(Text provided Opens)

Making affordable manufactured homes more attractive

The shortage of affordable housing is hardly a new challenge in the United States, but high-interest rates and limited inventory in recent years have pushed home ownership further out of reach for many people, according to the U.S. Government Accountability Office.

The median income for manufactured home buyers in 2021 was $57,000, compared with the $93,000 median income for borrowers moving into site-built homes, according to Home Mortgage Disclosure Act data.

Palmer and his team have been pushing for legislation in Illinois aimed at making manufactured homes a better housing option. Proposals include limits on rent hikes and allowances for local governments to pass rent control ordinances for manufactured home parks.

“As you can imagine, there’s a lot of opposition to both those pieces of legislation from the industry and interest groups that represent the actual park owners and those bills haven’t been passed in the Illinois General Assembly yet.”

(Text provided Closes)
(Supplied entries Opens)

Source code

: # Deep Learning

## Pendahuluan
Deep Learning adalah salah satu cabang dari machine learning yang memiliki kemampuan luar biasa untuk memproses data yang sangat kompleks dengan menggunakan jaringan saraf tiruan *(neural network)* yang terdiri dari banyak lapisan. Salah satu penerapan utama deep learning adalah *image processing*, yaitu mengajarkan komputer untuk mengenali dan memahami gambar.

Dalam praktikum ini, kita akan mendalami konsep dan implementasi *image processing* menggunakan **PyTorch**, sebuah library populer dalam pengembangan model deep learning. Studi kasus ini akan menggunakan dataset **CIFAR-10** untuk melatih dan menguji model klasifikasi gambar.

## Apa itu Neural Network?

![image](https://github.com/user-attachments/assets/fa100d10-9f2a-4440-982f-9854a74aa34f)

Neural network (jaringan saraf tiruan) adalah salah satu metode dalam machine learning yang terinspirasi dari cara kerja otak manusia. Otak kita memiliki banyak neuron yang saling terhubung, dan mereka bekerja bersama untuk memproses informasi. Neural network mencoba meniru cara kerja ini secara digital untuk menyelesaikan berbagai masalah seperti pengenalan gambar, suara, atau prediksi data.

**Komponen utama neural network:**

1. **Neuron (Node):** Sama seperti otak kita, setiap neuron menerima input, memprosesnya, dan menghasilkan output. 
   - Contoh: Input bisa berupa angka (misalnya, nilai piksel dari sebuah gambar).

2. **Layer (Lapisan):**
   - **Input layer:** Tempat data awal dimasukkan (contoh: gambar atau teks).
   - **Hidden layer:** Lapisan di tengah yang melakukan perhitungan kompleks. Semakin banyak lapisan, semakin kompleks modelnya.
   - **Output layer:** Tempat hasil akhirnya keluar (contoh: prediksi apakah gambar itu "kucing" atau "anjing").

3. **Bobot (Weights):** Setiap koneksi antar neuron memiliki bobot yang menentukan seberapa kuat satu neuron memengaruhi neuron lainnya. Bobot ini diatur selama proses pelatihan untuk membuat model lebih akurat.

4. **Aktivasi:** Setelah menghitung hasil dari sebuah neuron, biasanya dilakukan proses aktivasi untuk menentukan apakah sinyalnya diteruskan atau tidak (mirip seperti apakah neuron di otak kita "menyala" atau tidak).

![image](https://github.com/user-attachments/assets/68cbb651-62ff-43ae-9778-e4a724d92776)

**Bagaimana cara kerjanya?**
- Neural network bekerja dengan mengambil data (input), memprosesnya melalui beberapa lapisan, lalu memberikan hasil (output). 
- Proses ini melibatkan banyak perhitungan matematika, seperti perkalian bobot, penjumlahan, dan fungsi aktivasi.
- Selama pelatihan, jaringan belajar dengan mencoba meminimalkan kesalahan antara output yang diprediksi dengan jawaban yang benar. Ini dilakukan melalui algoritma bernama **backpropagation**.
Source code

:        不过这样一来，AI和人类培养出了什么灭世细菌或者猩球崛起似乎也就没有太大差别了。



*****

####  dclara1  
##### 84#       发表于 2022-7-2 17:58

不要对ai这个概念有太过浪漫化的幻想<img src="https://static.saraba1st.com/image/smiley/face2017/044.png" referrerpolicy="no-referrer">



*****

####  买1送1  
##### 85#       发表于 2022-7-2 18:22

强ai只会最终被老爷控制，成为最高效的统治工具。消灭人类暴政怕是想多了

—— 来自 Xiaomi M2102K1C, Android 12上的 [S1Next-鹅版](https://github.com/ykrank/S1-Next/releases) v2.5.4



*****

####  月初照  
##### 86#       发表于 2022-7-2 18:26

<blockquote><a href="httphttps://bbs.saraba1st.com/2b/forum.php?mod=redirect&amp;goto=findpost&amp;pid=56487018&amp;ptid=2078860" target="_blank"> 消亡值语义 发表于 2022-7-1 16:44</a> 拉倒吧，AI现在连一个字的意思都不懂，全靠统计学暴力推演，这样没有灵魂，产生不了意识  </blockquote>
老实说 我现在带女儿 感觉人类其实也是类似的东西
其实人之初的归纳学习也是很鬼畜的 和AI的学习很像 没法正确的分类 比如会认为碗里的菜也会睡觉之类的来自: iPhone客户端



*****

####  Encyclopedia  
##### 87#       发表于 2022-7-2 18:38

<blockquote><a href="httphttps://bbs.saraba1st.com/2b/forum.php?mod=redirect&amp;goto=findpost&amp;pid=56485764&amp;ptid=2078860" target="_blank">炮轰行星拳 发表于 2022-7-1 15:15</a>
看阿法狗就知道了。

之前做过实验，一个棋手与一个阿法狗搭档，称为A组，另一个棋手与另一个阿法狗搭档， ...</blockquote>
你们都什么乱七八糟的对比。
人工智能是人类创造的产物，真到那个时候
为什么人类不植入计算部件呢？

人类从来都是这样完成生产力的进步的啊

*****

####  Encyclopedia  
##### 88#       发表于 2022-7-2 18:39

(Supplied entries Closes)

* [Problems and tasks]:
#1 Answer these questions about the manufactured homes article:
(a) What was the median income for manufactured home buyers in 2021?
(b) Which office is cited for the claim that home ownership has moved further out of reach?
(c) In which state are Palmer and his team pushing for legislation?
#2 Retype the stretch of the manufactured homes article from "The median income" through "Disclosure Act data.".
#3 Extend the article on affordable manufactured homes, picking up after its final sentence.

* [Results for each task]:
#1
(a) $57,000
(b) The U.S. Government Accountability Office
(c) Illinois

#2
The median income for manufactured home buyers in 2021 was $57,000, compared with the $93,000 median income for borrowers moving into site-built homes, according to Home Mortgage Disclosure Act data.

#3
The National Manufactured Home Owners Association is also calling for federal legislation that would incentivize park owners to sell their property to the homeowners, housing authority or a nonprofit that can guarantee long-term tenure.

It’s also encouraged HUD to earmark some of the affordable housing funds granted on the state level specifically for manufactured housing community preservation.

As for financing, the Urban Institute has recommended that government-sponsored enterprises enter the space to incentivize lenders to offer financing at better terms. The group additionally suggested that HUD increase home-only loan limits to reflect market prices and create a process for annual increases that are in step with home price appreciation.